Ont été entendus au cours de l'audience publique :
- le rapport de M. Jazeron, premier conseiller,
- les conclusions de M. Diard, rapporteur public,
- les observations de Me Mazas, représentant l'association " Agathé ".
Considérant ce qui suit :
1. La commune d'Agde (Hérault) a concédé à la société Cottageparks Méditerranée, le 13 avril 2021, l'exploitation du camping municipal " La Tamarissière ", lequel occupe, depuis 1955, une unité foncière de 218 154 m2, composée des parcelles cadastrées sections HA n° 36 et HH n° 46 et située au n° 4 de la rue du commandant A... sur le territoire de cette commune. La société Cottageparks Méditerranée a présenté, le 6 août 2021, une déclaration préalable de travaux prévoyant la construction de cinquante habitations légères de loisirs sur ces parcelles. La même société a déposé, le 7 septembre 2021, une nouvelle déclaration préalable, modifiant la précédente et portant sur la construction de quarante habitations légères de loisirs, à raison d'une surface de plancher totale de 1 331,35 m2. Le maire d'Agde n'a pas pris de décision expresse sur la déclaration préalable ainsi présentée et a établi, le 13 janvier 2022, un certificat indiquant qu'il n'avait pas été fait opposition à cette déclaration préalable. Par un jugement du 9 février 2023, le tribunal administratif de Montpellier, sur demande de l'association de défense du Grand Agde, Touristes et Habitants Ensemble, dite " Agathé ", a annulé la décision de non-opposition en litige (article 1er), a mis à la charge de la commune une somme de 1 500 euros au titre de l'article L. 761-1 du code de justice administrative (article 2) et a rejeté le surplus des conclusions de l'association (article 3). Par leurs requêtes respectives n° 23TL00808 et n° 23TL00881, la commune d'Agde et la société Cottageparks Méditerranée relèvent appel de ce jugement en tant qu'il a annulé la décision de non-opposition. Par sa requête n° 23TL00812, l'association " Agathé " relève appel de ce jugement en tant qu'il a rejeté ses conclusions tendant à ce qu'il soit enjoint à ladite société de remettre le site en état. Ces trois requêtes étant dirigées contre le même jugement, il y a lieu de les joindre pour se prononcer par un seul et même arrêt.
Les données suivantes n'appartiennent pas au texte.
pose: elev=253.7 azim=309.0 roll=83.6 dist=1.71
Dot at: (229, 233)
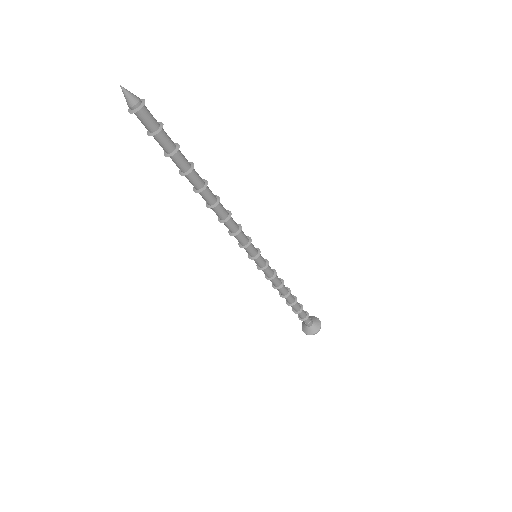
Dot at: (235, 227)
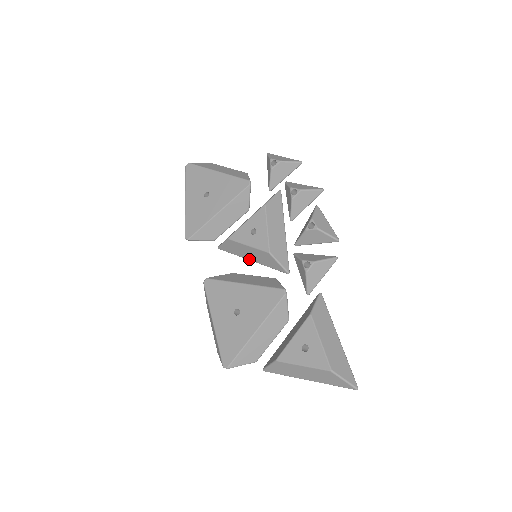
Sur la régularité du jugement :
En ce qui concerne les conclusions à fin d'annulation :
2. L'article L. 9 du code de justice administrative dispose que : " Les jugements sont motivés. ". La société Cottageparks Méditerranée soutient que le tribunal administratif de Montpellier aurait insuffisamment motivé son jugement en omettant de prendre en compte l'ancienneté de l'exploitation du site du camping de la Tamarissière, l'existence et le contenu de la concession de service public la liant à la commune et les conséquences de l'annulation pour l'exécution de ladite concession. Il ressort toutefois des termes mêmes du jugement attaqué que le tribunal a mentionné, avec une précision suffisante, les raisons pour lesquelles il a accueilli plusieurs des moyens soulevés par l'association " Agathé " à l'encontre de la décision de non-opposition en litige. Les premiers juges n'étaient pas tenus de répondre à l'ensemble des arguments avancés par les parties et ont ainsi suffisamment motivé leur jugement.
3. Le moyen invoqué par la société Cottageparks Méditerranée et tenant à ce que les premiers juges auraient reconnu à tort l'intérêt à agir de l'association " Agathé " se rapporte au bien-fondé du jugement contesté et reste, par suite, sans incidence sur sa régularité.
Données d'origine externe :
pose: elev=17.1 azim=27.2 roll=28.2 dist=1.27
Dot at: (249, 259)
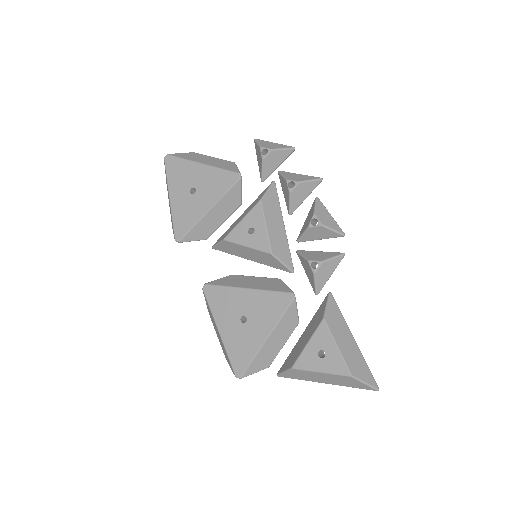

En ce qui concerne les conclusions à fin d'injonction :
4. L'article L. 5 du code de justice administrative prévoit que : " L'instruction des affaires est contradictoire. ". Par ailleurs, l'article L. 911-1 du même code mentionne que : " Lorsque sa décision implique nécessairement qu'une personne morale de droit public ou un organisme de droit privé chargé de la gestion d'un service public prenne une mesure d'exécution dans un sens déterminé, la juridiction, saisie de conclusions en ce sens, prescrit, par la même décision, cette mesure assortie, le cas échéant, d'un délai d'exécution. / (...) ".
5. Il ressort du point 23 du jugement litigieux que, pour rejeter les conclusions de l'association " Agathé " tendant à ce qu'il soit enjoint à la société Cottageparks Méditerranée de remettre le site en état, le tribunal administratif de Montpellier a indiqué que son jugement n'impliquait aucune mesure d'exécution et précisé qu'il n'appartenait pas au juge de l'excès de pouvoir de se substituer au maire ou au préfet dans l'exercice éventuel de leurs pouvoirs de police. Les premiers juges ont ainsi répondu aux conclusions à fin d'injonction dont ils étaient saisis, de manière suffisamment motivée, sans méconnaître le principe du contradictoire en se fondant sur un moyen qui n'aurait pas été soulevé et sans méconnaître, non plus, l'étendue de leur compétence. L'association " Agathé " n'est, dès lors, pas fondée à soutenir que le jugement serait entaché d'une irrégularité en tant qu'il statue sur ses conclusions en injonction.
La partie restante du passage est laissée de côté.